**Dokumentauszug:**
###
Wir brauchen einen neuen linken Grundkonsens

Acht Vorschläge zur inhaltlichen Verständigung in der LINKEN

Lebhafte Diskussion bei der Strategiekonferenz.

Die LINKE befindet sich in einer tiefen Krise – nicht ihrer ersten, aber doch einer ihrer schwersten. Innerparteiliche Konflikte wurden in der Vergangenheit nicht gelöst, auf Konfliktlinien, die sich seit 2008 neu herausgebildet haben, nur ungenügend reagiert. Das Ergebnis ist ein disparates Erscheinungsbild der Partei, die Wahrnehmung der LINKEN in der Bevölkerung oftmals durch sich widersprechende prominente Vertreter*innen bestimmt.

Vor diesem Hintergrund fordern einige in unserer Partei eine Programmdiskussion, um uns neu über unsere Grundlagen zu verständigen. Unbestritten – wir brauchen einen neuen linken Grundkonsens. Aber wir sind der Ansicht, dass eine allgemeine Programmdebatte ein denkbar schlechtes Instrument ist, um die Krise zu überwinden. Die Diskussion über ein neues Grundsatzprogramm würde die Kräfte für einen langen Zeitraum nach innen richten und weniger in eine zielgerichtete Intervention in gesellschaftliche Konflikte.

Statt uns in zahllosen Detailfragen aneinander abzuarbeiten, sind wir der Auffassung, dass es darauf ankommt, jene wenigen, aber zentralen Fragen zu klären, in denen es tatsächlich einen politischen Dissens gibt. Unserer Ansicht nach sind dies vor allem folgende Punkte:

1/ Linke Außenpolitik: für einen anderen Internationalismus. Am sichtbarsten sind unsere Defizite in der Außenpolitik. Dabei geht der Vorwurf, in der LINKEN sammelten sich „Putin-Versteher“, an der Sache vorbei. Die Wahrheit ist, dass unsere Partei das „System Putin“ eben nicht verstanden hat. Gegenüber den postsowjetischen Ländern und China hat die LINKE auf jene politisch-ökonomische Gesellschaftsanalyse verzichtet, die bei uns ansonsten unwidersprochen als Voraussetzung jeder Politik gilt. Genau dieses Fehlen einer Analyse hat zu einer dramatischen Fehleinschätzung der internationalen Lage geführt.
###
**Aufgaben und Übungen:**
[1] Schreiben Sie aus dem Text zur Krise der LINKEN den Abschnitt wortgetreu ab, beginnend mit „1/ Linke Außenpolitik: für“ und weiter bis einschließlich „internationalen Lage geführt.“.
[2] Beantworten Sie anhand des Textes zur Krise der LINKEN:
(a) Wie viele Vorschläge kündigt die Unterzeile an?
(b) Seit welchem Jahr haben sich neue Konfliktlinien herausgebildet?
(c) In welchem Politikfeld sind die Defizite am sichtbarsten?

**Bereitgestellte Daten:**
###
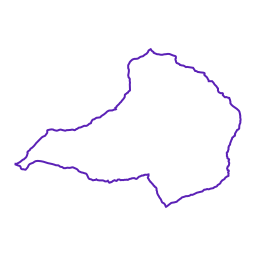 Langthil, Tongsa, Bhutan
{"feature_id": "84629894B85731212133965", "entity_name": "Langthil", "entity_type": "district", "adm_level": 2, "iso_a3": "BTN", "parent_name": "Bhutan", "parent_adm1": "Tongsa", "projection": "orthographic", "projection_center": [90.569, 27.339], "detail": "fine", "context": "isolated", "style": "outline", "palette": "violet", "viewbox_px": 256, "rotation_deg": 0, "n_neighbors": 0, "source": "geoboundaries", "source_scale": "gbopen_adm2", "svg_char_len": 5863}
<svg xmlns="http://www.w3.org/2000/svg" viewBox="0 0 256 256"><path d="M25.4,169.7L25.7,169.6L27.6,167.4L28.7,165.2L29.3,164.5L30.1,163.9L33.2,162.7L34.5,161.7L35.9,161.1L37.8,160.9L40.9,161.2L43.4,161.7L47.8,163.1L52.1,164.0L54.5,164.7L55.7,165.2L58.5,165.4L60.2,166.7L62.3,167.1L63.6,168.1L65.2,168.2L67.3,167.7L69.5,167.9L70.7,167.7L72.2,167.3L73.1,167.4L76.7,169.0L77.7,169.8L78.6,171.1L79.1,171.4L81.4,172.4L83.0,172.7L84.4,173.2L85.7,173.5L86.2,173.8L86.6,174.2L87.1,175.0L88.4,177.9L89.0,178.7L89.5,179.0L91.3,179.4L92.9,180.3L93.6,180.2L94.1,180.0L95.0,180.0L95.6,179.8L96.2,179.4L96.4,179.3L96.9,179.8L97.5,180.1L99.4,180.4L102.7,180.4L103.6,180.6L104.8,181.3L105.3,181.4L107.1,181.3L107.6,181.1L107.9,180.8L109.0,182.4L109.3,182.7L109.6,182.7L110.0,182.6L110.5,182.2L111.5,182.1L113.0,180.9L113.6,180.7L114.4,180.2L114.6,180.2L115.9,180.8L116.6,180.9L117.0,180.6L117.5,179.9L117.9,179.6L119.5,179.5L120.3,180.0L120.7,180.2L121.8,180.0L123.5,180.1L124.4,179.8L126.2,179.8L126.9,179.6L127.8,179.9L128.5,179.6L129.0,179.2L130.1,178.8L130.8,178.8L131.9,178.3L133.0,178.2L133.7,178.1L134.4,178.1L135.4,178.7L136.3,178.9L137.2,178.5L138.1,177.5L139.2,176.6L140.4,176.3L141.8,175.5L143.0,175.6L143.7,175.1L144.4,175.1L145.0,174.7L146.7,174.8L148.5,174.4L148.6,175.1L148.5,175.8L148.3,176.5L147.8,177.5L148.0,178.2L148.1,178.4L148.5,178.7L149.2,180.2L150.1,181.3L150.4,181.9L151.0,182.2L152.0,183.5L152.7,184.1L153.4,185.1L153.7,185.7L154.3,185.9L154.8,186.8L155.7,187.3L156.2,187.8L156.6,188.9L156.5,190.1L157.0,191.3L157.2,193.2L158.2,195.3L158.8,196.1L159.4,197.4L160.5,198.8L161.0,199.7L161.9,201.9L162.3,202.5L163.5,203.1L164.1,203.5L165.0,204.6L165.6,206.2L166.0,206.8L167.2,206.1L168.8,204.8L171.3,202.9L172.3,202.7L174.2,202.4L176.5,201.8L176.9,201.6L177.6,200.8L179.5,199.4L179.8,199.1L181.0,198.4L181.7,197.6L182.3,197.3L183.5,197.0L186.1,196.1L187.0,196.2L188.9,195.9L189.7,195.6L191.0,194.7L192.1,194.9L193.3,194.5L196.9,192.7L202.4,191.4L203.4,190.4L204.2,189.7L205.4,189.6L206.5,189.3L207.1,189.0L208.3,189.3L209.2,189.2L210.3,188.7L213.4,188.1L214.1,187.4L214.9,187.0L216.3,186.6L216.8,186.3L217.2,185.9L217.6,185.1L217.8,185.0L219.6,183.9L219.9,183.6L220.4,183.1L220.7,182.2L222.2,180.4L224.4,179.1L224.7,178.7L225.2,177.9L225.5,177.5L226.1,177.2L226.8,176.6L228.1,176.1L228.5,175.8L228.4,174.2L228.6,173.5L228.1,172.5L228.4,171.8L228.7,171.5L228.8,170.8L228.6,170.4L227.7,170.2L227.5,169.3L227.2,168.9L227.1,168.4L227.1,168.2L227.6,167.4L227.7,166.5L228.8,165.6L229.2,163.3L229.1,162.8L229.1,162.4L228.6,161.5L228.5,161.1L229.1,159.9L229.1,159.6L228.8,159.0L227.7,158.5L227.4,158.1L227.4,157.0L227.1,156.6L226.9,156.2L226.9,155.0L227.0,154.6L226.8,153.6L226.8,152.7L227.0,152.3L227.7,151.9L227.9,151.5L228.1,150.4L228.5,149.5L228.5,148.3L228.4,147.9L228.7,147.2L228.7,146.5L229.0,145.9L229.9,144.8L230.1,144.4L230.1,143.5L231.7,139.3L232.0,139.0L232.1,138.3L232.3,137.6L233.3,137.0L233.7,136.4L234.4,135.9L234.7,135.9L235.1,134.9L234.9,134.4L235.0,133.8L235.6,132.6L236.4,131.3L237.0,130.2L237.2,129.9L238.3,129.5L239.0,128.7L239.2,128.4L239.3,125.7L239.6,124.5L240.3,122.9L240.4,121.6L240.2,121.0L240.5,120.4L240.6,119.8L240.5,118.9L240.2,117.3L240.3,115.8L240.0,114.8L240.1,114.4L239.4,111.7L239.1,111.1L238.5,110.4L236.9,108.9L232.9,106.1L231.4,104.7L230.4,103.3L230.4,101.7L230.0,100.0L229.8,99.2L229.3,98.6L229.2,97.9L228.0,97.7L226.1,97.0L225.1,97.3L224.6,97.0L222.8,95.1L223.0,93.9L222.6,93.2L222.3,93.1L220.7,93.2L219.3,92.5L218.6,92.0L218.3,91.4L217.9,90.2L218.0,89.6L218.0,88.4L217.3,87.8L216.5,86.4L214.5,84.4L213.6,82.9L212.1,81.2L208.7,81.2L208.4,79.8L207.7,78.8L207.1,77.5L205.7,76.2L204.5,75.2L204.3,74.7L204.6,74.1L204.6,73.3L204.3,73.0L203.5,72.7L199.9,72.3L198.7,72.0L198.2,72.1L197.6,71.9L196.6,71.2L195.9,71.0L195.2,71.0L193.1,67.8L187.1,66.9L186.0,67.1L183.6,65.6L181.8,65.4L179.9,64.9L179.6,64.3L178.1,63.5L176.7,63.0L176.0,61.8L175.9,60.8L175.6,60.2L175.4,59.0L175.9,58.2L175.9,56.9L175.8,56.5L175.1,56.0L173.2,55.5L169.5,54.0L167.9,53.9L165.7,54.2L164.3,54.3L162.1,54.8L160.5,54.7L158.8,54.3L157.0,54.2L153.7,52.8L153.4,51.9L152.4,51.3L151.6,50.6L150.7,49.2L149.6,49.8L148.6,50.5L148.3,51.1L148.0,52.0L146.6,53.7L144.7,54.8L143.0,56.2L140.9,56.7L139.5,57.4L138.6,58.2L137.7,58.6L136.8,58.8L134.3,58.9L132.5,59.5L131.1,60.7L129.8,62.1L129.2,63.5L128.4,64.8L128.2,65.3L128.2,68.1L128.8,69.5L128.9,71.1L128.6,73.3L128.2,75.1L128.6,77.3L129.6,78.5L129.8,79.1L129.7,80.7L130.0,82.8L129.8,84.1L130.0,90.2L129.9,90.5L128.4,91.6L128.1,92.5L127.9,92.7L127.0,93.0L126.6,93.5L125.5,94.2L125.0,94.6L124.9,94.8L124.7,97.0L124.4,97.6L122.9,99.6L122.0,100.5L121.5,101.3L120.9,102.1L120.1,102.7L119.1,104.0L117.4,105.6L116.7,106.3L116.5,107.0L115.3,107.9L115.4,108.1L116.0,109.2L115.7,109.4L114.1,109.6L112.4,110.4L109.6,110.5L108.7,110.7L107.6,111.3L107.1,111.6L105.8,112.9L103.8,114.5L102.5,115.3L101.2,116.2L100.4,117.2L100.2,117.3L99.2,117.5L96.4,117.8L94.6,119.0L94.4,119.2L93.1,119.5L92.3,120.1L91.4,121.6L90.9,123.2L90.2,123.5L89.4,123.7L87.8,125.1L87.3,125.4L86.8,125.7L86.0,125.9L84.2,125.8L80.7,127.4L78.7,127.7L77.3,128.8L76.5,129.0L76.2,129.2L75.2,130.0L74.6,130.2L72.9,129.7L71.6,129.7L70.7,129.9L68.3,130.1L66.9,130.1L65.2,130.7L62.2,130.0L61.2,129.7L60.2,129.6L58.9,130.0L57.9,130.4L56.9,130.7L55.7,130.5L54.1,130.1L53.0,129.5L51.3,129.4L49.5,129.7L47.5,130.2L47.2,130.7L47.3,132.1L47.1,133.0L46.5,133.9L46.0,134.4L45.3,135.6L44.8,135.9L42.9,136.7L41.8,137.4L36.1,143.2L35.3,144.3L33.9,146.0L32.1,147.7L30.6,148.7L30.3,149.1L29.7,150.2L28.4,151.0L27.6,151.9L27.4,152.2L27.7,153.1L27.7,153.4L27.3,154.2L27.1,155.2L26.4,156.8L25.7,157.7L24.6,158.6L23.8,159.4L22.7,159.8L20.3,161.8L19.0,162.6L16.7,163.8L16.1,163.9L15.5,163.8L15.4,164.2L15.5,164.5L18.4,165.6L19.3,165.8L20.0,166.1L20.5,166.8L20.9,168.3L21.2,168.7L21.7,169.1L22.7,169.3L23.3,169.2L23.9,169.4L25.4,169.7Z" fill="none" stroke="#5b21b6" stroke-width="2"/></svg>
###
**Lösungen der Aufgaben:**
[1]
1/ Linke Außenpolitik: für einen anderen Internationalismus. Am sichtbarsten sind unsere Defizite in der Außenpolitik. Dabei geht der Vorwurf, in der LINKEN sammelten sich „Putin-Versteher“, an der Sache vorbei. Die Wahrheit ist, dass unsere Partei das „System Putin“ eben nicht verstanden hat. Gegenüber den postsowjetischen Ländern und China hat die LINKE auf jene politisch-ökonomische Gesellschaftsanalyse verzichtet, die bei uns ansonsten unwidersprochen als Voraussetzung jeder Politik gilt. Genau dieses Fehlen einer Analyse hat zu einer dramatischen Fehleinschätzung der internationalen Lage geführt.

[2]
(a) Acht
(b) Seit 2008
(c) In der Außenpolitik